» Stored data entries
>>>>

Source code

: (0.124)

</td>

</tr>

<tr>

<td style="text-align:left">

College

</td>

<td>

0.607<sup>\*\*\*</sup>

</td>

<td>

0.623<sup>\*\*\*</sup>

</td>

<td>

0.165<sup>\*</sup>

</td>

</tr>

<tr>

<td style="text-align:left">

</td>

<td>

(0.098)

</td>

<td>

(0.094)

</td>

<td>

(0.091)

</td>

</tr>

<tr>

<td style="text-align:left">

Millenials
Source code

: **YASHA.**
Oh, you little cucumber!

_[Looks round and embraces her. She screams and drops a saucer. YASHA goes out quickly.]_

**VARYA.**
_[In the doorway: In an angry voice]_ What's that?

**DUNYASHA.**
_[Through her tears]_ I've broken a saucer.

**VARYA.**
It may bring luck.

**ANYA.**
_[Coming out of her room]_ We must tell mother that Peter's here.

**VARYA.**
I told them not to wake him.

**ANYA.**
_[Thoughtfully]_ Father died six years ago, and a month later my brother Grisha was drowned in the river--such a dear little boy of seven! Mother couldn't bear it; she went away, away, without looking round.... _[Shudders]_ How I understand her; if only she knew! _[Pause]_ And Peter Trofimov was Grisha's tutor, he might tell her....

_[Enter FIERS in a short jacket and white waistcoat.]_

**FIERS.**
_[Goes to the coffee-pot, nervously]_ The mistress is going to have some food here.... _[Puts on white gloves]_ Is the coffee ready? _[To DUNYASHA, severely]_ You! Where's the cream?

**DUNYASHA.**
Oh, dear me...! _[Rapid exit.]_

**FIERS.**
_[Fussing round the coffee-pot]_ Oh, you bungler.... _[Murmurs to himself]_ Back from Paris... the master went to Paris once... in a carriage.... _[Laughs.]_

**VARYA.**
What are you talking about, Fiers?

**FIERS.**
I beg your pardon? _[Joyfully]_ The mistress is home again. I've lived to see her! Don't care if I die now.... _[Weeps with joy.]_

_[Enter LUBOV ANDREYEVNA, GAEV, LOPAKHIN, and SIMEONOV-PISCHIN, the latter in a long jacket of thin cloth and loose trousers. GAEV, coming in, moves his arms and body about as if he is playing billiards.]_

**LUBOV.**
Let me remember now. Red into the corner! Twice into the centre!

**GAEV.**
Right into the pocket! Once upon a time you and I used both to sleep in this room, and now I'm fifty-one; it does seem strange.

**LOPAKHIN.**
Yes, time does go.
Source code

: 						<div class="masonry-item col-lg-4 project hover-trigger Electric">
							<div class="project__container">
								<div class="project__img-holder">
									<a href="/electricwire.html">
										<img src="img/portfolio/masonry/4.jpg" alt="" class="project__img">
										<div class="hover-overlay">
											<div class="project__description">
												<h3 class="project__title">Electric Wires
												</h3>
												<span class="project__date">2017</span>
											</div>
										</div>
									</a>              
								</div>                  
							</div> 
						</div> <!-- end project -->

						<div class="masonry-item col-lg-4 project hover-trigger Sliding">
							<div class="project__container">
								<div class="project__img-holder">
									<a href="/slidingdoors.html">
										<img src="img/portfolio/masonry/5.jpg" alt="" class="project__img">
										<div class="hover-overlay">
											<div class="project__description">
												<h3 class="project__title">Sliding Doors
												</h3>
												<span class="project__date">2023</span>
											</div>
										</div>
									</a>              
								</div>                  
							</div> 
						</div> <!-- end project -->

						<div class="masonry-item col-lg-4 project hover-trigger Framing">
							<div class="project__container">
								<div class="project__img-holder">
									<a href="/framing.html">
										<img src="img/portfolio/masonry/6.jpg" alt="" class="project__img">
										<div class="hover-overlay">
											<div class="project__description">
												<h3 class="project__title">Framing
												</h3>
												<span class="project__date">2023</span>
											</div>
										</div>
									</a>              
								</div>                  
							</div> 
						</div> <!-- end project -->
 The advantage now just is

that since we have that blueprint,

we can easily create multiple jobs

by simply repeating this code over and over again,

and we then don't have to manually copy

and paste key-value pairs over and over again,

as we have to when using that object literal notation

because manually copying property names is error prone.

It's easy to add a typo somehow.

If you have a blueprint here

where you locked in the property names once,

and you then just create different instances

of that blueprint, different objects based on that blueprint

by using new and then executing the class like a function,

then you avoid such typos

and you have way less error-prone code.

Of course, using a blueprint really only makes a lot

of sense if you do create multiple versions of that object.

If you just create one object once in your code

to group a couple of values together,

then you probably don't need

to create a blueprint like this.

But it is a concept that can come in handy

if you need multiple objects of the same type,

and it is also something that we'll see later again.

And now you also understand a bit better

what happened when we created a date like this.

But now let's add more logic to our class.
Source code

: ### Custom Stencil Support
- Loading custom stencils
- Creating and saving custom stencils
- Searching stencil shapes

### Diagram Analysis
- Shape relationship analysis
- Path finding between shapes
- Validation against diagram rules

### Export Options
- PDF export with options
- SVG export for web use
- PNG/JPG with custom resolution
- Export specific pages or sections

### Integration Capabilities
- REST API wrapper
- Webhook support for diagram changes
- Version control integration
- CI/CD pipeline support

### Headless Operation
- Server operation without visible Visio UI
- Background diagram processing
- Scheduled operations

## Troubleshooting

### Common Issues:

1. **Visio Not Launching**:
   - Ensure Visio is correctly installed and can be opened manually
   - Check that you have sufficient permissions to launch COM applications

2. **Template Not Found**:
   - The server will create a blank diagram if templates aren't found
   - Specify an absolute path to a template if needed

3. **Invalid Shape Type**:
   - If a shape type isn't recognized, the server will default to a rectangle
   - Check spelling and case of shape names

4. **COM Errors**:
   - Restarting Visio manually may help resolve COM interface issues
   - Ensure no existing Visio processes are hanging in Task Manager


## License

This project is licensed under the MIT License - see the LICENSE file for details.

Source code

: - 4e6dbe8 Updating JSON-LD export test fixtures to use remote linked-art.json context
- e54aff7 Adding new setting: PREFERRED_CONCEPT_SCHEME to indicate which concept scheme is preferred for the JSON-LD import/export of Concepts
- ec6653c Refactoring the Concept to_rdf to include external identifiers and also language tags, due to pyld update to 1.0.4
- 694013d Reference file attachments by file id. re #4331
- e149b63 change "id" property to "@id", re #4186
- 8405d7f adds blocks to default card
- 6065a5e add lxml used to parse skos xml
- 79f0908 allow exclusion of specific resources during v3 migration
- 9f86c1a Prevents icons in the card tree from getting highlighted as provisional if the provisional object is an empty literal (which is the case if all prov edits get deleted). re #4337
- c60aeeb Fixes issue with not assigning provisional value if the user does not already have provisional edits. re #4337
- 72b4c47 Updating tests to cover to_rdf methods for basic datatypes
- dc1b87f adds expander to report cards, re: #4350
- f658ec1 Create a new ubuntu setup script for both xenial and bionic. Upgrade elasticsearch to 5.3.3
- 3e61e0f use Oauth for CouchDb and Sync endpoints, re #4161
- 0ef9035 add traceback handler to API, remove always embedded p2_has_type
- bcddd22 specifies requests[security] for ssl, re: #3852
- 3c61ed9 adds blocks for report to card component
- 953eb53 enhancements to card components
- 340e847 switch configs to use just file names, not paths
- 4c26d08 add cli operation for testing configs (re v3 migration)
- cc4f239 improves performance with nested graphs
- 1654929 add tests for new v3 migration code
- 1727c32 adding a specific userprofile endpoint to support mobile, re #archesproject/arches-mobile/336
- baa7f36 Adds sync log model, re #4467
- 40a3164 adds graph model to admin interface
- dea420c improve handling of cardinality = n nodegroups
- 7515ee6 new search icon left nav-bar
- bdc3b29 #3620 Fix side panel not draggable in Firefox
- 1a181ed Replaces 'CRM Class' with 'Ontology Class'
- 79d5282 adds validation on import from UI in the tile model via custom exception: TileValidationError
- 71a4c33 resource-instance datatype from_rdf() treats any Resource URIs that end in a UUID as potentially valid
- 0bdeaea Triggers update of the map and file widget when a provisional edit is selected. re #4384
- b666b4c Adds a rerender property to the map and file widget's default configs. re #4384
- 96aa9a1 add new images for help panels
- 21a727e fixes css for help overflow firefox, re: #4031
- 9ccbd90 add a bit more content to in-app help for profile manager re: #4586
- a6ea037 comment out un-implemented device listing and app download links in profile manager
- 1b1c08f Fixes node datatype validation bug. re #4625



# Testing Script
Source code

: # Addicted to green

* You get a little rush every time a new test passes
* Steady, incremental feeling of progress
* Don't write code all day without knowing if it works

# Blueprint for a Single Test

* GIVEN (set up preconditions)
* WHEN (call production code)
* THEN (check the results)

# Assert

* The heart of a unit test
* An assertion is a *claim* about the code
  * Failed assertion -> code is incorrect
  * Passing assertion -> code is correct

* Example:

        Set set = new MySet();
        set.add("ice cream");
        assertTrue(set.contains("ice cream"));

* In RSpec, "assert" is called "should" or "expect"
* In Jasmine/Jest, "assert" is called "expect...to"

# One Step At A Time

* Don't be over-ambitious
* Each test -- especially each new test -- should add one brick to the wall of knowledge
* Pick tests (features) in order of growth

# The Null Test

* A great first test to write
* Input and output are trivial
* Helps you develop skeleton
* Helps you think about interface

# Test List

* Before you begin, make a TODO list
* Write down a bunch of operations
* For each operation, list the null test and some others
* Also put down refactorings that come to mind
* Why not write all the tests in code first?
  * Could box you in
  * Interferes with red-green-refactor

<<<<

» PROBLEM DETAILS
What you give back should be exactly the lines of the data above from the line with "- CI/CD pipeline support" through the line with "- Ensure Visio", both of those included, and nothing more.

» EXPECTED OUTPUT
- CI/CD pipeline support

### Headless Operation
- Server operation without visible Visio UI
- Background diagram processing
- Scheduled operations

## Troubleshooting

### Common Issues:

1. **Visio Not Launching**:
   - Ensure Visio is correctly installed and can be opened manually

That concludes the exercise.